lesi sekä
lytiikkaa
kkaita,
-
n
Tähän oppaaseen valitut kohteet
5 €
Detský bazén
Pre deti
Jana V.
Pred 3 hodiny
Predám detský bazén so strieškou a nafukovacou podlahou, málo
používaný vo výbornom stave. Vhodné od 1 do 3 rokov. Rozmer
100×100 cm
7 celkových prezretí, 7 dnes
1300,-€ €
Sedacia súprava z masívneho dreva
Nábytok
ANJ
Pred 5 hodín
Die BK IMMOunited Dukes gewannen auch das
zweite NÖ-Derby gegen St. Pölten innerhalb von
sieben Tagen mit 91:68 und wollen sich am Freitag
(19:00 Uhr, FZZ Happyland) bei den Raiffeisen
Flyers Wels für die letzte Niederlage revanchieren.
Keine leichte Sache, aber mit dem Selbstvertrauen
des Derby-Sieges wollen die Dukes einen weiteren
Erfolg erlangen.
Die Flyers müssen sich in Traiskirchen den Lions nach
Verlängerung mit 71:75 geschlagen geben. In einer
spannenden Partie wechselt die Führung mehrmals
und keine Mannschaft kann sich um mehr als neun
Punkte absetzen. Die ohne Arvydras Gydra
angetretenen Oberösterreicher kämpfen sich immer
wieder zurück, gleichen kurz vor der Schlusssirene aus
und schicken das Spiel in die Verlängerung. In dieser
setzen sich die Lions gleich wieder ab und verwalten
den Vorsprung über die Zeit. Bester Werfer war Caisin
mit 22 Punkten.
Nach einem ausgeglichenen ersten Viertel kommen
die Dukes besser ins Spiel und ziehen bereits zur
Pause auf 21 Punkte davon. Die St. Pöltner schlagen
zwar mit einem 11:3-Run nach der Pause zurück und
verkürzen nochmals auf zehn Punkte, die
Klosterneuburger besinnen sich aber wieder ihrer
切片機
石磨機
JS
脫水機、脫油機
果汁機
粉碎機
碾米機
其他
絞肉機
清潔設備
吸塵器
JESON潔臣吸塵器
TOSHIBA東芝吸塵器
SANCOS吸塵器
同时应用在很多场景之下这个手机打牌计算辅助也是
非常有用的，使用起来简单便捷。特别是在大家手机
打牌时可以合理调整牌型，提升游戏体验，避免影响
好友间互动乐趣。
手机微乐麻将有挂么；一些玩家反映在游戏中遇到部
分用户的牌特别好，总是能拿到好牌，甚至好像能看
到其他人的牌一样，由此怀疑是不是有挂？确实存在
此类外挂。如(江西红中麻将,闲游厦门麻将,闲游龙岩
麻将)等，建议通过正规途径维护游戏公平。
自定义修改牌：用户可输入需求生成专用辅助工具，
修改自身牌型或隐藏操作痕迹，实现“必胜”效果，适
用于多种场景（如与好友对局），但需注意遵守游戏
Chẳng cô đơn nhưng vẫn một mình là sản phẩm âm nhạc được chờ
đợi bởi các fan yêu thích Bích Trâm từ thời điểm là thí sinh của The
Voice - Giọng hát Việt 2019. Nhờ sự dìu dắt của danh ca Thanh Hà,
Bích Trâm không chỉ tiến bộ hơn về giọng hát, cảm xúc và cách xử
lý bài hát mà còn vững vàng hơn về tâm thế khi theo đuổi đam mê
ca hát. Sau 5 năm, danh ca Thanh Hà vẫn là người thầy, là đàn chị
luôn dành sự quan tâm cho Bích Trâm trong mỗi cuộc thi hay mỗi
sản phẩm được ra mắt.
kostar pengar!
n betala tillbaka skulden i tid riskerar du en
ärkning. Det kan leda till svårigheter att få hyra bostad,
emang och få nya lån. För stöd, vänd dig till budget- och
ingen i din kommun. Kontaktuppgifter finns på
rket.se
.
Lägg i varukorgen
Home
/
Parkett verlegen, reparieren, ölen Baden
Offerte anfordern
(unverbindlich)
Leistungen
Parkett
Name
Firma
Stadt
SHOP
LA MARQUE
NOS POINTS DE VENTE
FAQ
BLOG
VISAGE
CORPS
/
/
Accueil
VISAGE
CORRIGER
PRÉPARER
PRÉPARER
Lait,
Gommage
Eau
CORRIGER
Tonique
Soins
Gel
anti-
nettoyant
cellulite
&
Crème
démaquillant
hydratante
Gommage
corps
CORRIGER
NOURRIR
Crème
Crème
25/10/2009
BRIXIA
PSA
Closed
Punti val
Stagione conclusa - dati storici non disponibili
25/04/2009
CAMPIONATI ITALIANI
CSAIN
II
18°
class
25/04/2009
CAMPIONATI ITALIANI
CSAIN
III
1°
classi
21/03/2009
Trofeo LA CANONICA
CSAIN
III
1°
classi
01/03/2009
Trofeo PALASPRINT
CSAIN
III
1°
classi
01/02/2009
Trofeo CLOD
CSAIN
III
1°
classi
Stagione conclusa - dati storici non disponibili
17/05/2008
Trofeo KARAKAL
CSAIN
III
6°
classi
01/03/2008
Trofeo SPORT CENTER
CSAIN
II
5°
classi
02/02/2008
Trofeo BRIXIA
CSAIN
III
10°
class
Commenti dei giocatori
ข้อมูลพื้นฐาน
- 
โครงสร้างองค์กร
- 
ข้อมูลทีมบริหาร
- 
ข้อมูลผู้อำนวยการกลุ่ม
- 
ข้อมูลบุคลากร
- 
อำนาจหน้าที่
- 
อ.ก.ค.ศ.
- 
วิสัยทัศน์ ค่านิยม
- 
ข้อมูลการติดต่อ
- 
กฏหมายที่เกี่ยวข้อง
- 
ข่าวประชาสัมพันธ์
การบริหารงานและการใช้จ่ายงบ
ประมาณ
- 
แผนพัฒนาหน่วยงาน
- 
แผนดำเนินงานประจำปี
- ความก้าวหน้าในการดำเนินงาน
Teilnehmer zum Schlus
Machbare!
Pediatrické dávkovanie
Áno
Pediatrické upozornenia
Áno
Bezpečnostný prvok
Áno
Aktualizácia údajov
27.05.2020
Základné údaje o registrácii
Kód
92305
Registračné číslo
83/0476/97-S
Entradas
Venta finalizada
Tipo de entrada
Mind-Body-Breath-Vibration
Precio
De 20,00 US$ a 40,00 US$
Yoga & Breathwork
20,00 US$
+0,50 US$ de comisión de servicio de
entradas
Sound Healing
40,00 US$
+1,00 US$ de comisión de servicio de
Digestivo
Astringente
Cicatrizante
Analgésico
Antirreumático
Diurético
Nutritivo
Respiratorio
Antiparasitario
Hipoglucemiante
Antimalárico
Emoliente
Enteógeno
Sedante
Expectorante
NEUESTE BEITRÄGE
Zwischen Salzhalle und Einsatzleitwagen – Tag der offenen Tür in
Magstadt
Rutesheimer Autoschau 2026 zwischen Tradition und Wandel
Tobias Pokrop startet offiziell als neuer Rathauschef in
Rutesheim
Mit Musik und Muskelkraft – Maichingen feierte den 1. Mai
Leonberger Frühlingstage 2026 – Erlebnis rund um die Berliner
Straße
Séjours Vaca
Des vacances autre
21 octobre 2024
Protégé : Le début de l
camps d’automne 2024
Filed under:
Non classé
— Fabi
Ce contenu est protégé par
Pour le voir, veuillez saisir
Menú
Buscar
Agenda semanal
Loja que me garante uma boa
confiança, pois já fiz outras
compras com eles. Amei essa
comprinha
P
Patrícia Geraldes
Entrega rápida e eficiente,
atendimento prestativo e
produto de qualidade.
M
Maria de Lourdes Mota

□ □ □ □ □ □ □

» TO DO
Using the entries above, quote each line verbatim from the first through the line that contains "Pred 5 hodín".

» ANSWER FOR THIS EXERCISE
lesi sekä
lytiikkaa
kkaita,
-
n
Tähän oppaaseen valitut kohteet
5 €
Detský bazén
Pre deti
Jana V.
Pred 3 hodiny
Predám detský bazén so strieškou a nafukovacou podlahou, málo
používaný vo výbornom stave. Vhodné od 1 do 3 rokov. Rozmer
100×100 cm
7 celkových prezretí, 7 dnes
1300,-€ €
Sedacia súprava z masívneho dreva
Nábytok
ANJ
Pred 5 hodín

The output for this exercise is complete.